#### WORK INSTRUCTIONS
Replace "RSUD" with "Rumah Sakit" throughout the text of all the items below, and leave everything else unchanged. Omit the pictures from your answer.

Extracted data entries:
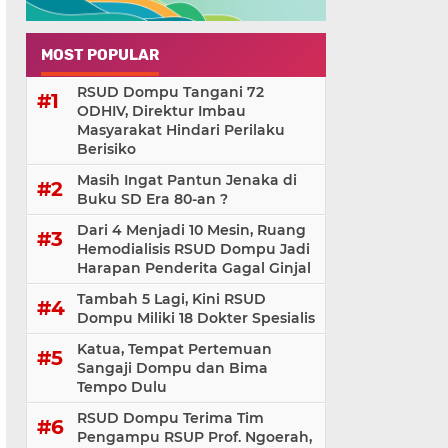
MOST POPULAR
RSUD Dompu Tangani 72
ODHIV, Direktur Imbau
Masyarakat Hindari Perilaku
Berisiko
Masih Ingat Pantun Jenaka di
Buku SD Era 80-an ?
Dari 4 Menjadi 10 Mesin, Ruang
Hemodialisis RSUD Dompu Jadi
Harapan Penderita Gagal Ginjal
Tambah 5 Lagi, Kini RSUD
Dompu Miliki 18 Dokter Spesialis
Katua, Tempat Pertemuan
Sangaji Dompu dan Bima
Tempo Dulu
RSUD Dompu Terima Tim
Pengampu RSUP Prof. Ngoerah,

#### SOLUTION
MOST POPULAR
Rumah Sakit Dompu Tangani 72
ODHIV, Direktur Imbau
Masyarakat Hindari Perilaku
Berisiko
Masih Ingat Pantun Jenaka di
Buku SD Era 80-an ?
Dari 4 Menjadi 10 Mesin, Ruang
Hemodialisis Rumah Sakit Dompu Jadi
Harapan Penderita Gagal Ginjal
Tambah 5 Lagi, Kini Rumah Sakit
Dompu Miliki 18 Dokter Spesialis
Katua, Tempat Pertemuan
Sangaji Dompu dan Bima
Tempo Dulu
Rumah Sakit Dompu Terima Tim
Pengampu RSUP Prof. Ngoerah,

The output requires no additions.